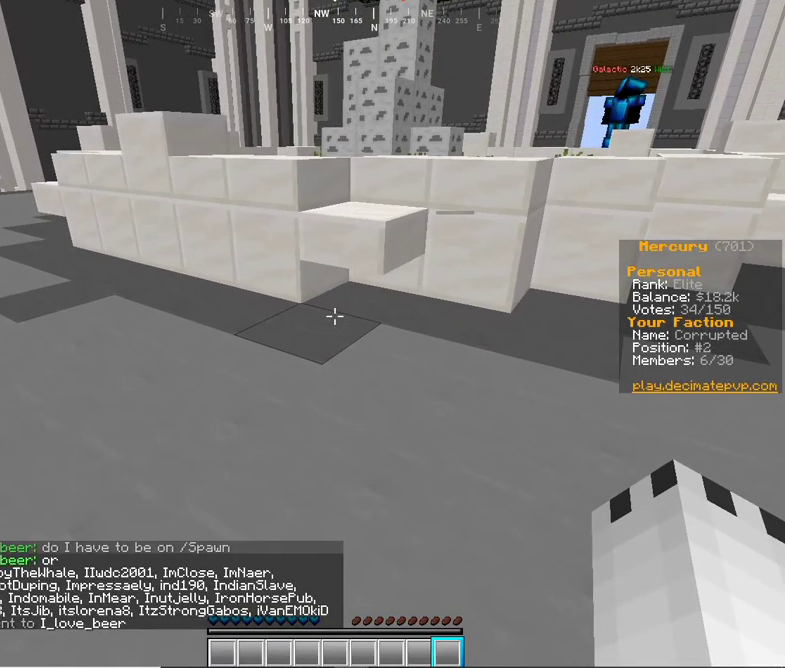
{"keys": [], "mouse": [], "events": []}
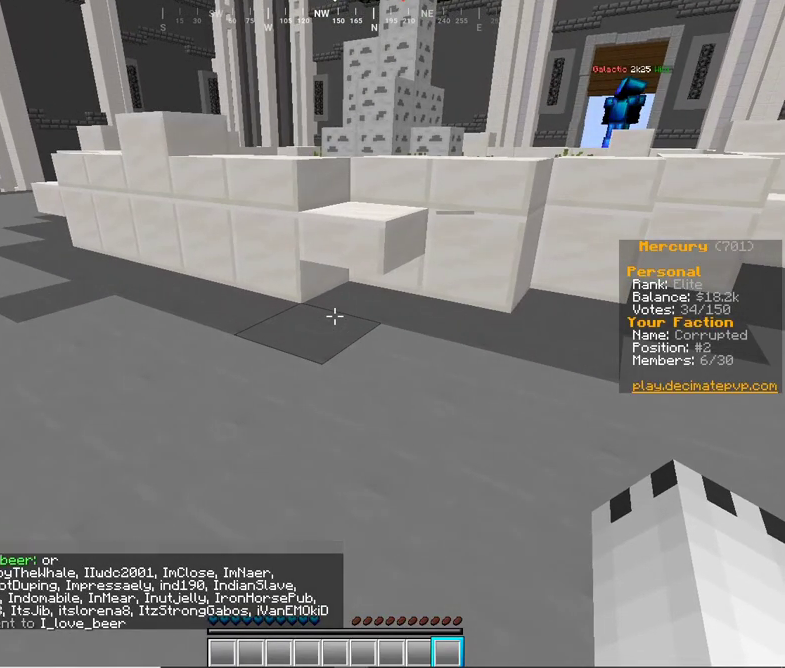
{"keys": [], "mouse": [], "events": []}
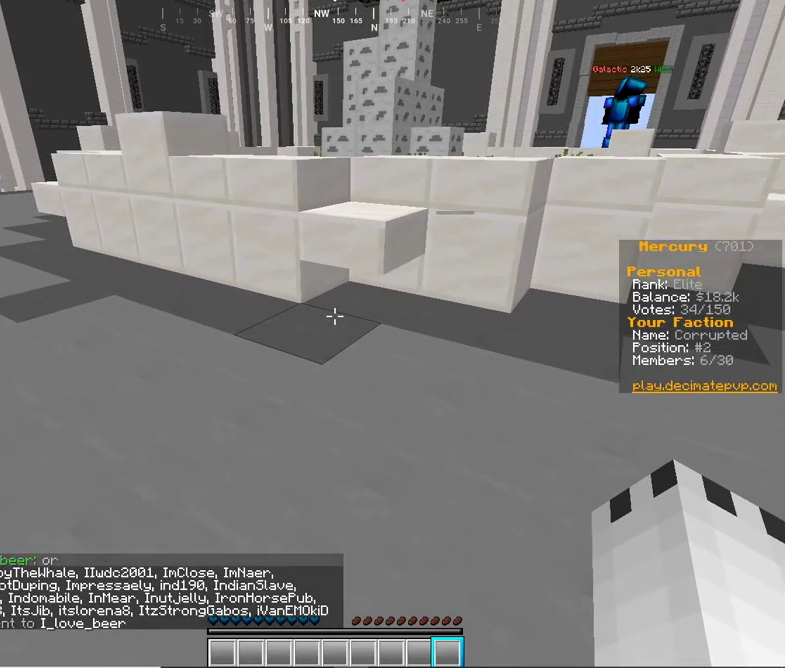
{"keys": [], "mouse": [], "events": []}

● About this exercise
Retype word for word all the material given above, and keep the pictures out.

● Result for this task
{"keys": [], "mouse": [], "events": []}
{"keys": [], "mouse": [], "events": []}
{"keys": [], "mouse": [], "events": []}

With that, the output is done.